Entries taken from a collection

* * *

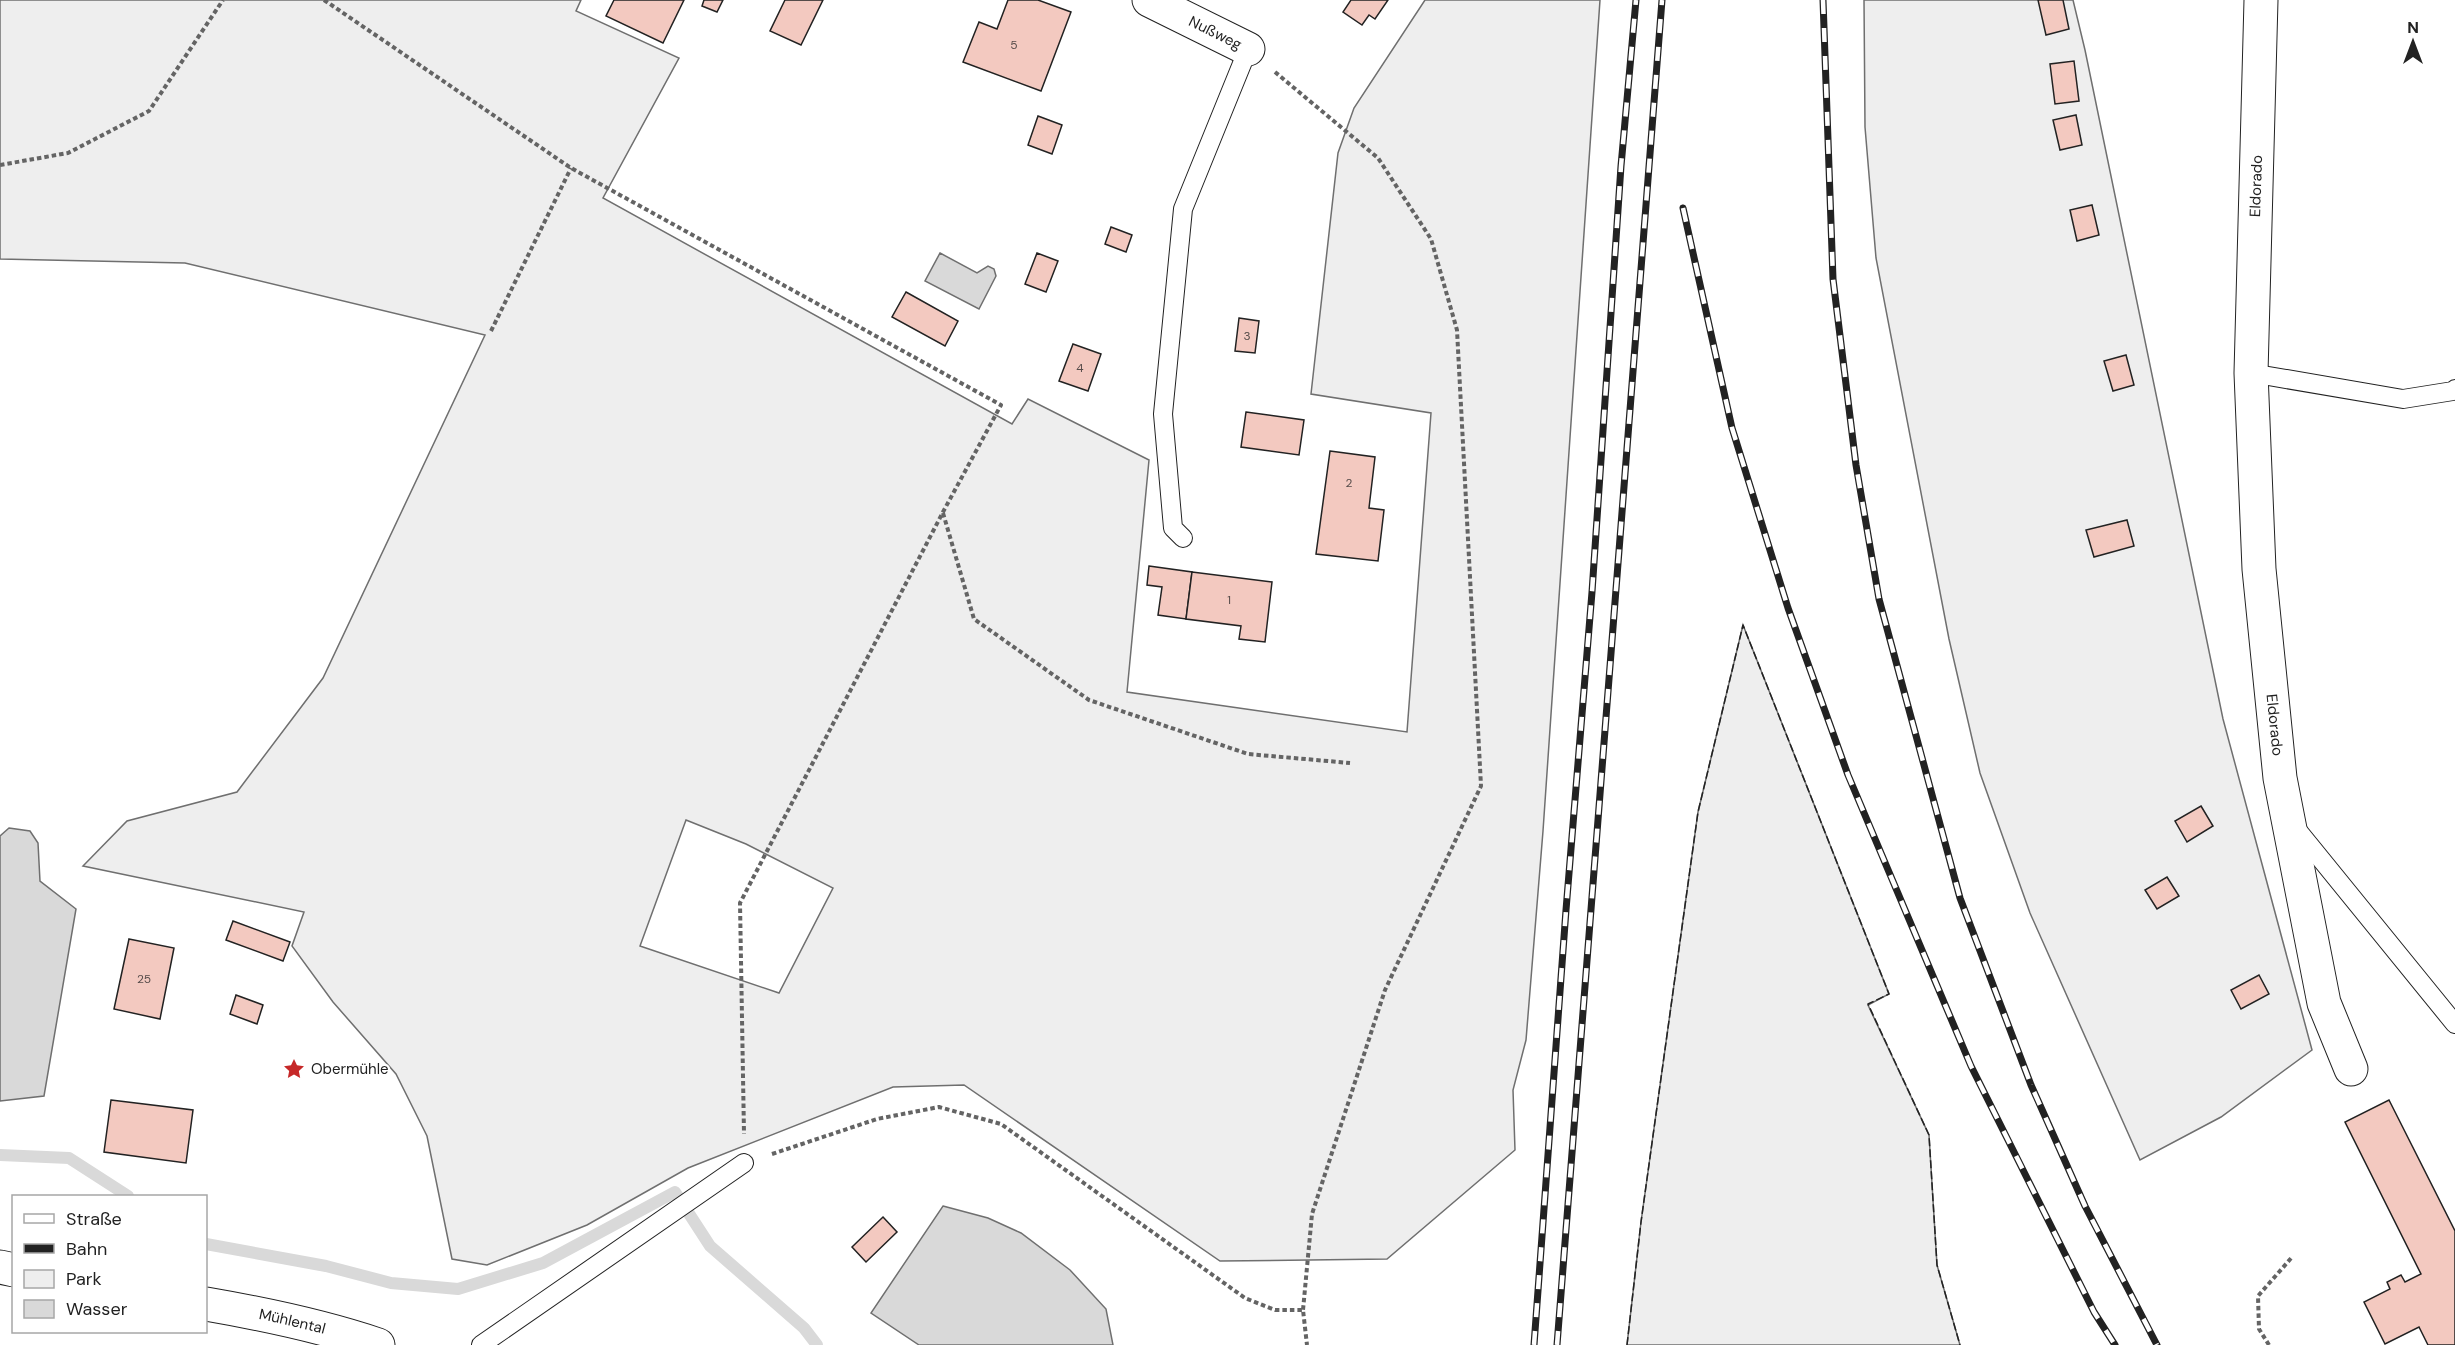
<svg xmlns="http://www.w3.org/2000/svg" width="2455" height="1345" font-family="'DM Sans',sans-serif">
	<style>
		.green { fill: #eee; stroke: #6f6f6f; stroke-width: 1.5; fill-rule: evenodd }
		.water { fill: #d9d9d9; stroke: #6f6f6f; stroke-width: 1.5 }
		.lines { fill: none; stroke-linecap: round; stroke-linejoin: round }
		.stream { stroke: #d9d9d9; stroke-width: 12 }
		.building { fill: #f3c9c0; stroke: #222; stroke-width: 1.5 }
		.lane-casing { stroke: #222; stroke-width: 20 }
		.street-casing { stroke: #222; stroke-width: 35 }
		.path { stroke: #646464; stroke-width: 4; stroke-dasharray: 4.5 3; stroke-linecap: butt }
		.lane { stroke: #fff; stroke-width: 18 }
		.street { stroke: #fff; stroke-width: 33 }
		.rail-casing { stroke: #222; stroke-width: 7 }
		.rail { stroke: #fff; stroke-width: 4.5; stroke-dasharray: 14; stroke-linecap: butt }
		.fence { stroke: #222; stroke-width: 1.5; stroke-dasharray: 8 3; stroke-linecap: butt }
		.labels { text-anchor: middle; dominant-baseline: central; stroke-width: 4.5; stroke-linejoin: round; paint-order: stroke }
		.number-label { font-size: 12px; fill: #564c4a }
		.street-label { font-size: 15px; fill: #222; stroke: #fff }
		.poi-label { font-size: 15px; fill: #222; stroke: #fff; text-anchor: start }
	</style>
	<rect width="100%" height="100%" fill="#fff"/>
	<g class="green">
		<path d="M0,0H581L576,11L679,58L603,198L1012,424L1028,399L1149,460L1127,692L1407,732L1431,413L1311,394L1338,153L1354,108L1425,0H1600L1543,831L1526,1040L1513,1090L1515,1150L1387,1259L1220,1261L964,1085L893,1087L688,1168L587,1225L487,1265L452,1259L427,1136L396,1074L333,1002L292,946L304,912L83,866L127,821L237,792L323,678L485,335L185,263L0,259ZM686,820L746,844L833,888L779,993L640,946Z"/>
		<path d="M1864,0H2073L2085,50L2223,719L2312,1050L2221,1117L2140,1160L2030,913L1980,773L1949,639L1876,258L1865,127Z"/>
		<path d="M1743,625L1889,994L1868,1005L1929,1135L1937,1265L1960,1345H1627L1641,1222L1698,812Z"/>
	</g>
	<g class="water">
		<path d="M940,253L977,273L988,266L994,269L996,276L979,309L925,281Z"/>
		<path d="M9,828L30,831L38,843L40,881L76,909L44,1096L0,1101V836Z"/>
		<path d="M943,1206L988,1218L1021,1233L1070,1270L1106,1309L1113,1345H919L871,1313Z"/>
	</g>
	<g class="lines">
		<g class="stream">
			<path d="M0,1155L69,1158L128,1196"/>
			<path d="M206,1244L326,1266L391,1283L458,1289L543,1263L675,1192L710,1246L804,1328L817,1345"/>
		</g>
	</g>
	<g class="building">
		<path d="M614,0H684L663,43L606,16Z"/>
		<path d="M704,0H723L717,12L702,6Z"/>
		<path d="M785,0H823L801,45L770,31Z"/>
		<path d="M1008,0H1038L1071,12L1041,91L963,62L979,22L997,29Z"/>
		<path d="M1351,0H1350H1388L1375,19L1369,15L1362,25L1343,12Z"/>
		<path d="M2038,0H2063L2069,29L2046,35Z"/>
		<path d="M2074,61L2079,101L2055,104L2050,64Z"/>
		<path d="M2076,115L2082,145L2060,150L2053,120Z"/>
		<path d="M1038,116L1062,125L1052,154L1028,145Z"/>
		<path d="M2092,205L2099,235L2077,241L2070,210Z"/>
		<path d="M1111,227L1132,235L1126,252L1105,244Z"/>
		<path d="M1037,253L1058,261L1046,292L1025,284Z"/>
		<path d="M906,292L958,321L945,346L892,317Z"/>
		<path d="M1239,318L1259,321L1255,353L1235,351Z"/>
		<path d="M1073,344L1101,354L1088,391L1059,381Z"/>
		<path d="M2126,355L2134,385L2113,391L2104,361Z"/>
		<path d="M1246,412L1304,420L1299,455L1241,447Z"/>
		<path d="M1330,451L1375,457L1369,508L1384,510L1378,561L1316,554Z"/>
		<path d="M2127,520L2134,546L2094,557L2086,530Z"/>
		<path d="M1149,566L1192,572L1186,619L1158,615L1162,587L1147,585Z"/>
		<path d="M1192,572L1272,582L1265,642L1239,639L1241,626L1186,619Z"/>
		<path d="M2201,806L2213,826L2187,842L2175,821Z"/>
		<path d="M2167,877L2179,896L2157,909L2145,890Z"/>
		<path d="M233,921L290,942L283,961L226,940Z"/>
		<path d="M129,939L174,948L160,1019L114,1009Z"/>
		<path d="M2259,975L2269,994L2241,1009L2231,990Z"/>
		<path d="M236,995L263,1005L257,1024L230,1014Z"/>
		<path d="M111,1100L193,1110L186,1163L104,1152Z"/>
		<path d="M2389,1100L2455,1231V1345H2428L2419,1327L2385,1344L2364,1302L2390,1289L2387,1282L2401,1275L2405,1282L2421,1274L2345,1122Z"/>
		<path d="M883,1217L897,1232L866,1262L852,1247Z"/>
	</g>
	<g class="lines">
		<defs>
			<g id="lane">
				<path d="M2251,373L2403,399L2453,391L2455,389"/>
				<path d="M1183,538L1173,528L1163,414L1183,209L1248,49"/>
				<path d="M2294,826L2455,1024"/>
				<path d="M481,1345L744,1163"/>
			</g>
			<g id="street">
				<path id="s1" d="M1149,0L1248,49"/>
				<path id="s2" d="M2261,0L2251,373L2259,569L2280,778L2324,1003L2351,1069"/>
				<path d="M0,1267L14,1270"/>
				<path id="s3" d="M206,1304C264,1314 322,1326 378,1345"/>
			</g>
		</defs>
		<use href="#lane" class="lane-casing"/>
		<use href="#street" class="street-casing"/>
		<g class="path">
			<path d="M324,0L571,168L1001,405L943,512L740,903L744,1134"/>
			<path d="M1275,72L1378,158L1431,239L1457,330L1481,786L1385,990L1312,1214L1303,1310"/>
			<path d="M0,165L68,153L149,111L223,0"/>
			<path d="M491,331L571,168"/>
			<path d="M943,513L974,619L1089,700L1248,754L1350,763"/>
			<path d="M772,1154L877,1119L939,1107L1001,1124L1245,1298L1275,1310H1303L1307,1345"/>
			<path d="M2269,1345L2259,1329L2258,1296L2293,1256"/>
		</g>
		<use href="#lane" class="lane"/>
		<use href="#street" class="street"/>
		<defs>
			<g id="rail">
				<path d="M1823,0L1833,279L1856,465L1879,599L1960,898L2031,1085L2085,1206L2157,1345"/>
				<path d="M1683,208L1732,428L1788,608L1848,775L1971,1066L2094,1312L2115,1345"/>
				<path d="M1534,1345L1566,910L1592,592L1621,166L1636,0"/>
				<path d="M1557,1345L1662,0"/>
			</g>
		</defs>
		<use href="#rail" class="rail-casing"/>
		<use href="#rail" class="rail"/>
		<path class="fence" d="M1627,1345L1641,1222L1698,812L1743,625L1889,994L1868,1004L1929,1135L1937,1265L1960,1345"/>
	</g>
	<defs>
		<symbol id="sight-bare" viewBox="-9 -9 18 18"><path d="M0-6L1.8-2.2L6-1.7L2.9 1.2L3.7 5.4L0 3.3L-3.7 5.4L-2.9 1.2L-6-1.7L-1.8-2.2Z" fill="#c62828" stroke="#fff" stroke-width="2.5" paint-order="stroke"/></symbol>
	</defs>
	<g fill-rule="evenodd">
		<use href="#sight-bare" x="279" y="1054" width="30" height="30"/>
	</g>
	<g class="labels">
		<g class="number-label">
			<text x="1014" y="45">5</text>
			<text x="1247" y="336">3</text>
			<text x="1080" y="368">4</text>
			<text x="1349" y="483">2</text>
			<text x="1229" y="600">1</text>
			<text x="144" y="979">25</text>
		</g>
		<g class="street-label">
			<text stroke="none"><textPath href="#s1" startOffset="74">Nußweg</textPath></text>
			<text transform="translate(2256 186) rotate(-88)">Eldorado</text>
			<text stroke="none"><textPath href="#s2" startOffset="726">Eldorado</textPath></text>
			<text stroke="none"><textPath href="#s3" startOffset="88">Mühlental</textPath></text>
		</g>
		<g class="poi-label">
			<text x="311" y="1069">Obermühle</text>
		</g>
	</g>
	<rect x="12" y="1195" width="195" height="138" fill="#ffffff" stroke="#a7a7a7" stroke-width="1.5"/>
	<rect x="24" y="1214" width="30" height="9" fill="#ffffff" stroke="#a7a7a7" stroke-width="1.5"/>
	<text x="66" y="1225" font-size="18" fill="#222222">Straße</text>
	<rect x="24" y="1244" width="30" height="9" fill="#222222" stroke="#a7a7a7" stroke-width="1.5"/>
	<text x="66" y="1255" font-size="18" fill="#222222">Bahn</text>
	<rect x="24" y="1270" width="30" height="18" fill="#eeeeee" stroke="#a7a7a7" stroke-width="1.5"/>
	<text x="66" y="1285" font-size="18" fill="#222222">Park</text>
	<rect x="24" y="1300" width="30" height="18" fill="#d9d9d9" stroke="#a7a7a7" stroke-width="1.5"/>
	<text x="66" y="1315" font-size="18" fill="#222222">Wasser</text>
	<g transform="translate(2413 42)" stroke="#ffffff" stroke-width="4.5" paint-order="stroke">
	<path d="M0-4.5L10 22L0 15L-10 22Z" fill="#222222"/>
	<text y="-9" font-size="16" font-weight="bold" text-anchor="middle" fill="#222222">N</text>
	</g>
</svg>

* * *

#### [Task item]
State how many lines of the data above contain the word "round", and include nothing other than that number.

#### [Exercise answer]
2